WHAT THIS TASK INVOLVES:
When a record holds a picture, leave the picture out and copy everything else exactly.

******************************

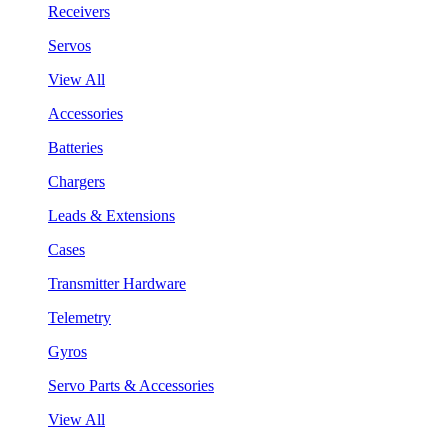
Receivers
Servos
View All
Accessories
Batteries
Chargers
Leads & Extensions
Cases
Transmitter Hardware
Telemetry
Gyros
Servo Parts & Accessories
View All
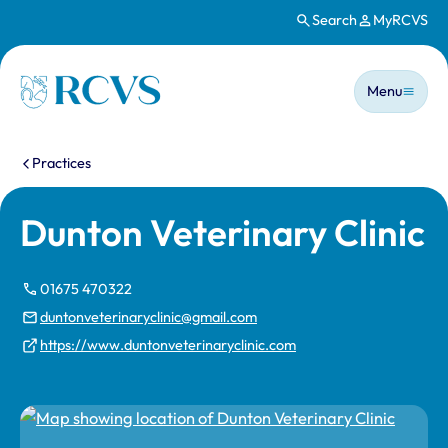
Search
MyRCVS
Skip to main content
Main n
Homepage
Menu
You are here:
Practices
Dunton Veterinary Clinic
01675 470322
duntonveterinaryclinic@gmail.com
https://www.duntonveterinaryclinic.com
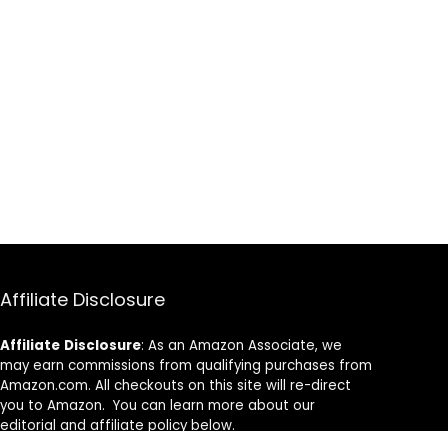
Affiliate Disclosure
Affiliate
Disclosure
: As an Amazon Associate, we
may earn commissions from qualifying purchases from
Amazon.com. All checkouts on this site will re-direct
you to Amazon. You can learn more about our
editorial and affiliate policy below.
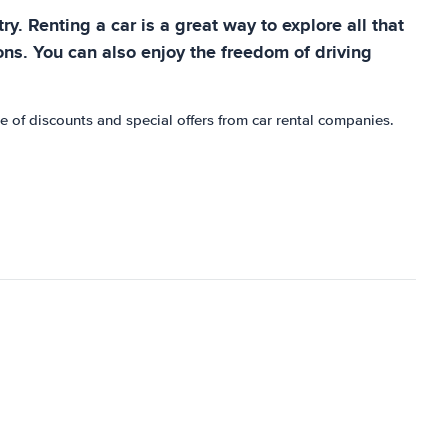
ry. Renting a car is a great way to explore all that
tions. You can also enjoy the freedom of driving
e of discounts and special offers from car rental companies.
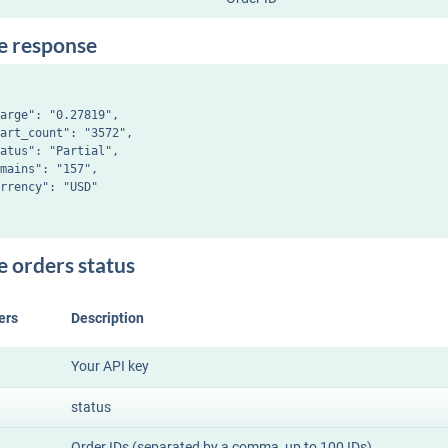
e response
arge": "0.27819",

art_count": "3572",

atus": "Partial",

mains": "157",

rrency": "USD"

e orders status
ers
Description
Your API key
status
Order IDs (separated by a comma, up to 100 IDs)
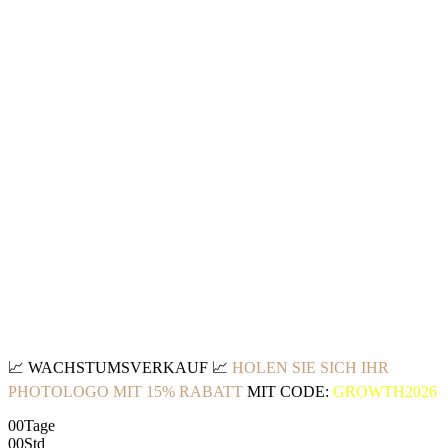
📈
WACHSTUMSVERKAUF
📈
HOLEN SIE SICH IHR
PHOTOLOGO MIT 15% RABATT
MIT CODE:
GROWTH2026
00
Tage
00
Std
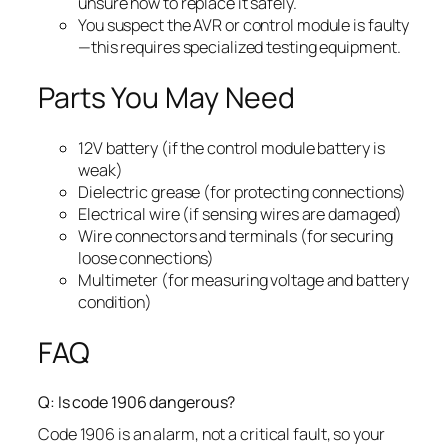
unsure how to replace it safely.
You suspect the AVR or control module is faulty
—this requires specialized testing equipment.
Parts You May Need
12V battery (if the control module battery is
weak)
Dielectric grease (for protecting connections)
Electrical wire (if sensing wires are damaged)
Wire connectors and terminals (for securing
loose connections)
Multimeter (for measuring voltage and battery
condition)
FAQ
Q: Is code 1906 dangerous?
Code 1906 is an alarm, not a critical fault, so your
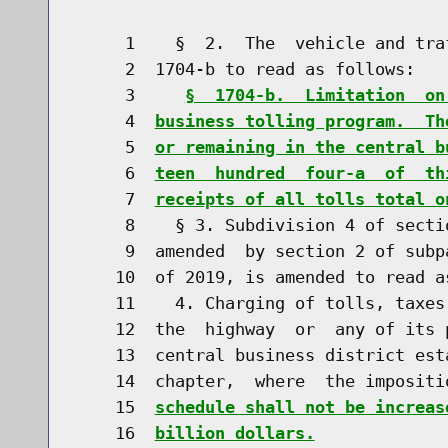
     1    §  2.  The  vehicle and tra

******************************

RESULT FOR THIS EXERCISE:
Receivers
Servos
View All
Accessories
Batteries
Chargers
Leads & Extensions
Cases
Transmitter Hardware
Telemetry
Gyros
Servo Parts & Accessories
View All
Search
MyRCVS
Skip to main content
Main n
Homepage
Menu
You are here:
Practices
Dunton Veterinary Clinic
01675 470322
duntonveterinaryclinic@gmail.com
https://www.duntonveterinaryclinic.com
Affiliate Disclosure
Affiliate
Disclosure
: As an Amazon Associate, we
may earn commissions from qualifying purchases from
Amazon.com. All checkouts on this site will re-direct
you to Amazon. You can learn more about our
editorial and affiliate policy below.
ry. Renting a car is a great way to explore all that
tions. You can also enjoy the freedom of driving
e of discounts and special offers from car rental companies.
e response
arge": "0.27819",

art_count": "3572",

atus": "Partial",

mains": "157",

rrency": "USD"

e orders status
ers
Description
Your API key
status
Order IDs (separated by a comma, up to 100 IDs)
📈
WACHSTUMSVERKAUF
📈
HOLEN SIE SICH IHR
PHOTOLOGO MIT 15% RABATT
MIT CODE:
GROWTH2026
00
Tage
00
Std
unsure how to replace it safely.
You suspect the AVR or control module is faulty
—this requires specialized testing equipment.
Parts You May Need
12V battery (if the control module battery is
weak)
Dielectric grease (for protecting connections)
Electrical wire (if sensing wires are damaged)
Wire connectors and terminals (for securing
loose connections)
Multimeter (for measuring voltage and battery
condition)
FAQ
Q: Is code 1906 dangerous?
Code 1906 is an alarm, not a critical fault, so your
     1    §  2.  The  vehicle and tra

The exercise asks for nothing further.